How do you configure a Bolt so that it can see a HD connected to a Netgear Nighthawk R8000 router. I thought there was a way to add a server but I can't find it.

Thanks,

Jeff


----------



## JoeKustra (Dec 7, 2012)

jkettler said:


> How do you configure a Bolt so that it can see a HD connected to a Netgear Nighthawk R8000 router. I thought there was a way to add a server but I can't find it.
> 
> Thanks,
> 
> Jeff


I have never used it on the R8000, but it worked on my R7500 which supported eSATA. Here are the steps:
Advanced
USB Functions
ReadyShare Storage
Media Storage
Enable DNLA
Enable TiVo

I found it not worth the effort, so I never tried it on my R8000. BTW, I love my R8000. It feeds one Roamio and two Mini boxes quite well (wireless).
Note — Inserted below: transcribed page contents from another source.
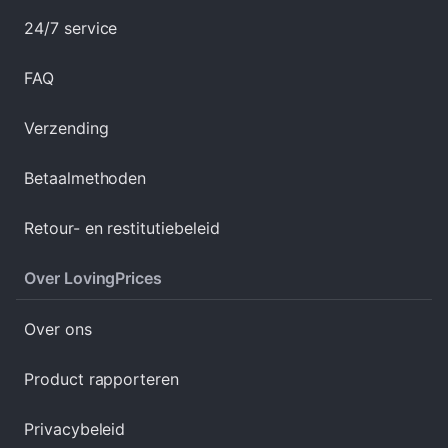
24/7 service
FAQ
Verzending
Betaalmethoden
Retour- en restitutiebeleid
Over LovingPrices
Over ons
Product rapporteren
Privacybeleid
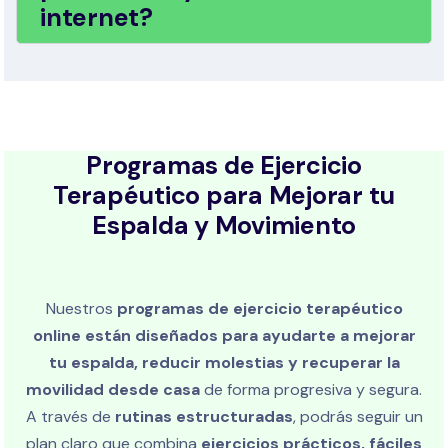
internet?
Programas de Ejercicio
Terapéutico para Mejorar tu
Espalda y Movimiento
Nuestros
programas de ejercicio terapéutico
online están diseñados para ayudarte a mejorar
tu espalda, reducir molestias y recuperar la
movilidad desde casa
de forma progresiva y segura.
A través de
rutinas estructuradas
, podrás seguir un
plan claro que combina
ejercicios prácticos, fáciles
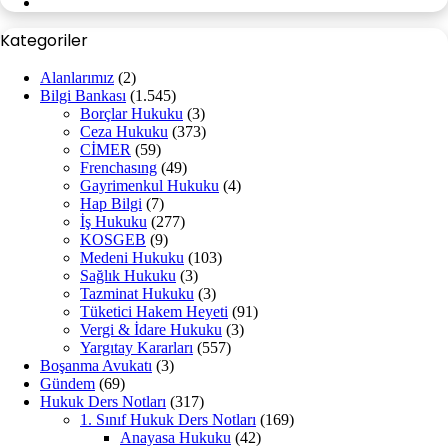
WhatsApp
Kategoriler
Alanlarımız
(2)
Bilgi Bankası
(1.545)
Borçlar Hukuku
(3)
Ceza Hukuku
(373)
CİMER
(59)
Frenchasıng
(49)
Gayrimenkul Hukuku
(4)
Hap Bilgi
(7)
İş Hukuku
(277)
KOSGEB
(9)
Medeni Hukuku
(103)
Sağlık Hukuku
(3)
Tazminat Hukuku
(3)
Tüketici Hakem Heyeti
(91)
Vergi & İdare Hukuku
(3)
Yargıtay Kararları
(557)
Boşanma Avukatı
(3)
Gündem
(69)
Hukuk Ders Notları
(317)
1. Sınıf Hukuk Ders Notları
(169)
Anayasa Hukuku
(42)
I added 3TB to my other Roamio and that works MUCH better.


----------



## jkettler (Feb 10, 2016)

JoeKustra said:


> I have never used it on the R8000, but it worked on my R7500 which supported eSATA. Here are the steps:
> Advanced
> USB Functions
> ReadyShare Storage
> ...


Thanks but I'm actually talking about on the other end. All of that is set up on my router, but I can't figure out what I need to do on my Bolt so it sees the hard drive on the router.


----------



## JoeKustra (Dec 7, 2012)

jkettler said:


> Thanks but I'm actually talking about on the other end. All of that is set up on my router, but I can't figure out what I need to do on my Bolt so it sees the hard drive on the router.
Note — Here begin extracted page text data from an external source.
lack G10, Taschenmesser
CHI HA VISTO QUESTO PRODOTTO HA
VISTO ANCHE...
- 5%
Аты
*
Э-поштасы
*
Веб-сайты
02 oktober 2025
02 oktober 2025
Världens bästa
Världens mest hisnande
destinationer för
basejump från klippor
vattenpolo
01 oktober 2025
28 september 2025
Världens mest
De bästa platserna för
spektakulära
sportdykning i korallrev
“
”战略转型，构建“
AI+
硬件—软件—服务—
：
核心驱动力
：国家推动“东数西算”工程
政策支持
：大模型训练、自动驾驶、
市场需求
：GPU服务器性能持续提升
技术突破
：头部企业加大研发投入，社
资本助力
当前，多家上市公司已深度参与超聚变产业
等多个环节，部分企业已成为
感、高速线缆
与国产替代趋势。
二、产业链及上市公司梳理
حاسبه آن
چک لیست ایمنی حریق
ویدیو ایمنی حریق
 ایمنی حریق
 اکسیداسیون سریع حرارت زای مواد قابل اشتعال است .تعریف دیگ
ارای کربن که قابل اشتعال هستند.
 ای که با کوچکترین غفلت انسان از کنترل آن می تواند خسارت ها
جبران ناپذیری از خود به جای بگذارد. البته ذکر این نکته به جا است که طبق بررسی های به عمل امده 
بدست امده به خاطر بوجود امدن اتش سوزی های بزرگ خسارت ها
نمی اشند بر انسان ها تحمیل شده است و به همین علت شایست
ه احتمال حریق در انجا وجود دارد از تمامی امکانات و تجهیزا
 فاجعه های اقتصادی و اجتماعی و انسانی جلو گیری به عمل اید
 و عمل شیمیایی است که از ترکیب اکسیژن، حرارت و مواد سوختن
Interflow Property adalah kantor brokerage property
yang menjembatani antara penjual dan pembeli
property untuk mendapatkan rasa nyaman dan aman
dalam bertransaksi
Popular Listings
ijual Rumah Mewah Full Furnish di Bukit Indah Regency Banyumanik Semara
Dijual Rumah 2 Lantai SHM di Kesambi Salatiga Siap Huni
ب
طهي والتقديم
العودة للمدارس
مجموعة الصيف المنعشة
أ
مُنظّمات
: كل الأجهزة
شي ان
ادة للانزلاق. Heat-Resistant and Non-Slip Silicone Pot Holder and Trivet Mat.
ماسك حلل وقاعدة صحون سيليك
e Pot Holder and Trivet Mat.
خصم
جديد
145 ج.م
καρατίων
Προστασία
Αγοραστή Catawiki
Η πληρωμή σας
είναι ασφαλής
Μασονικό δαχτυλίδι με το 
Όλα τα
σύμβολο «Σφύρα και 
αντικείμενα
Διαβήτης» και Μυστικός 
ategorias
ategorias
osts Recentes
Perhaps, like 99% of everything, reboot the Bolt, then reboot the router. There should be a display showing the router in the My Shows Display since you have also enabled music and photos.
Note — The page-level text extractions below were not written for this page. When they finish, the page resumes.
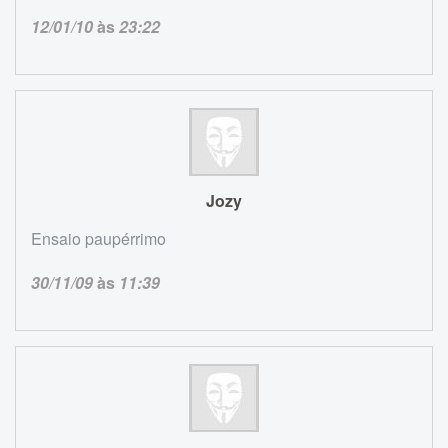
12/01/10
às
23:22
Jozy
Ensaio paupérrimo
30/11/09
às
11:39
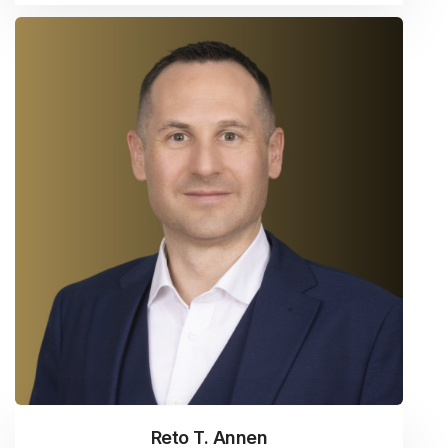
Reto T. Annen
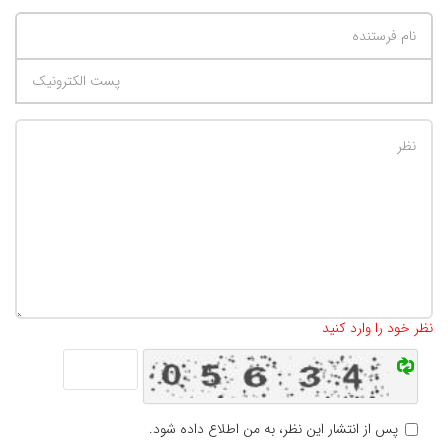
تعداد کاراکتر باقیمانده
:
500
نظر خود را وارد کنید
پس از انتشار این نظر، به من اطلاع داده شود.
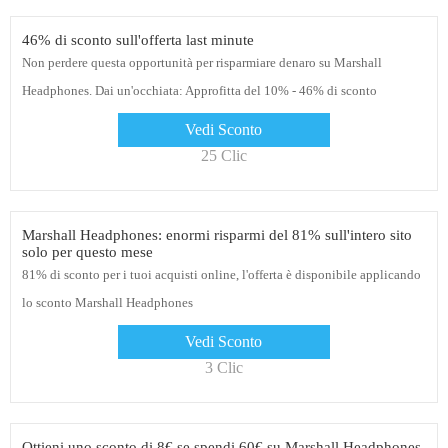
46% di sconto sull'offerta last minute
Non perdere questa opportunità per risparmiare denaro su Marshall
Headphones. Dai un'occhiata: Approfitta del 10% - 46% di sconto
sull'offerta last minute a Marshall Headphones
Vedi Sconto
25 Clic
Marshall Headphones: enormi risparmi del 81% sull'intero sito
solo per questo mese
81% di sconto per i tuoi acquisti online, l'offerta è disponibile applicando
lo sconto Marshall Headphones
Vedi Sconto
3 Clic
Ottieni uno sconto di 8€ se spendi 60€ su Marshall Headphones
update: well, to be honest, I did say I tried it on my R7500 and it worked. I've never tried the R8000. It might be screwed up.


----------



## jkettler (Feb 10, 2016)

No luck so far. I rebooted both of them and still can't get it to show up.


----------



## Javelin3o4 (Apr 22, 2003)

Did you enable the network share in the router?

Check page 69

http://www.downloads.netgear.com/files/GDC/R8000/R8000_UM_8Jul14.pdf


----------



## JoeKustra (Dec 7, 2012)

Just checked again. Put 64GB USB memory with .mpg and .TiVo programs on the card. I had to reset my Roamio. I then got Video on R8000 under My Shows. Since the TiVo treats the device as read only, it has limited usefulness for me.


----------